**WHAT IS NEEDED:** Turn the lines read from every item below into one numbered list, skipping any blank lines and leaving the pictures out of your answer.

**Dataset entries:**
[Start of section]

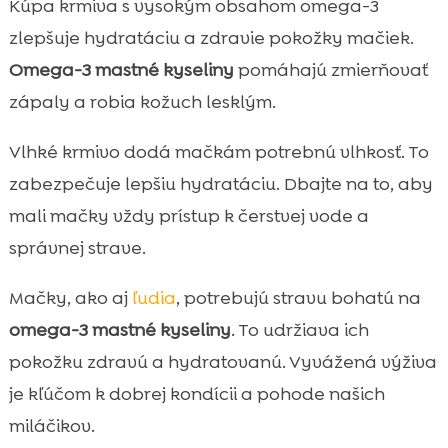
Kúpa krmiva s vysokým obsahom omega-3
zlepšuje hydratáciu a zdravie pokožky mačiek.
Omega-3 mastné kyseliny
pomáhajú zmierňovať
zápaly a robia kožuch lesklým.
Vlhké krmivo dodá mačkám potrebnú vlhkosť. To
zabezpečuje lepšiu hydratáciu. Dbajte na to, aby
mali mačky vždy prístup k čerstvej vode a
správnej strave.
Mačky, ako aj
ľudia
, potrebujú stravu bohatú na
omega-3 mastné kyseliny
. To udržiava ich
pokožku zdravú a hydratovanú. Vyvážená výživa
je kľúčom k dobrej kondícii a pohode našich
miláčikov.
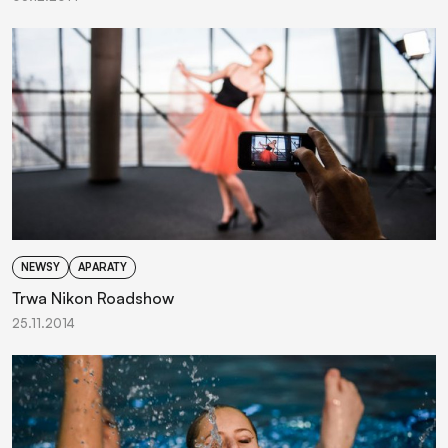
NEWSY
APARATY
Trwa Nikon Roadshow
25.11.2014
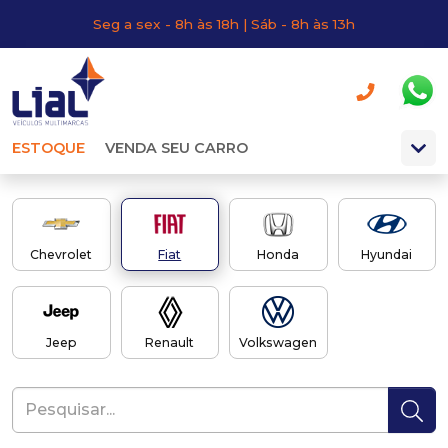
Seg a sex - 8h às 18h | Sáb - 8h às 13h
ESTOQUE
VENDA SEU CARRO
Chevrolet
Fiat
Honda
Hyundai
Jeep
Renault
Volkswagen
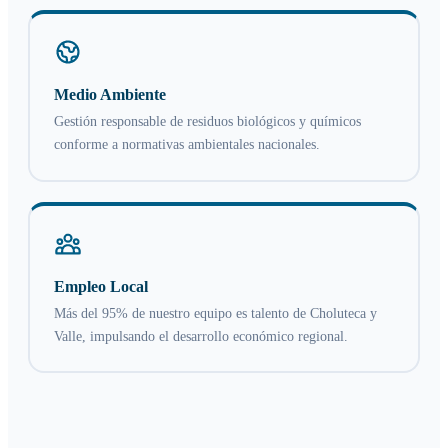
Medio Ambiente
Gestión responsable de residuos biológicos y químicos
conforme a normativas ambientales nacionales.
Empleo Local
Más del 95% de nuestro equipo es talento de Choluteca y
Valle, impulsando el desarrollo económico regional.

[End of section]

**OUTPUT OF THE TASK:**
1. Kúpa krmiva s vysokým obsahom omega-3
2. zlepšuje hydratáciu a zdravie pokožky mačiek.
3. Omega-3 mastné kyseliny
4. pomáhajú zmierňovať
5. zápaly a robia kožuch lesklým.
6. Vlhké krmivo dodá mačkám potrebnú vlhkosť. To
7. zabezpečuje lepšiu hydratáciu. Dbajte na to, aby
8. mali mačky vždy prístup k čerstvej vode a
9. správnej strave.
10. Mačky, ako aj
11. ľudia
12. , potrebujú stravu bohatú na
13. omega-3 mastné kyseliny
14. . To udržiava ich
15. pokožku zdravú a hydratovanú. Vyvážená výživa
16. je kľúčom k dobrej kondícii a pohode našich
17. miláčikov.
18. NEWSY
19. APARATY
20. Trwa Nikon Roadshow
21. 25.11.2014
22. Seg a sex - 8h às 18h | Sáb - 8h às 13h
23. ESTOQUE
24. VENDA SEU CARRO
25. Chevrolet
26. Fiat
27. Honda
28. Hyundai
29. Jeep
30. Renault
31. Volkswagen
32. Medio Ambiente
33. Gestión responsable de residuos biológicos y químicos
34. conforme a normativas ambientales nacionales.
35. Empleo Local
36. Más del 95% de nuestro equipo es talento de Choluteca y
37. Valle, impulsando el desarrollo económico regional.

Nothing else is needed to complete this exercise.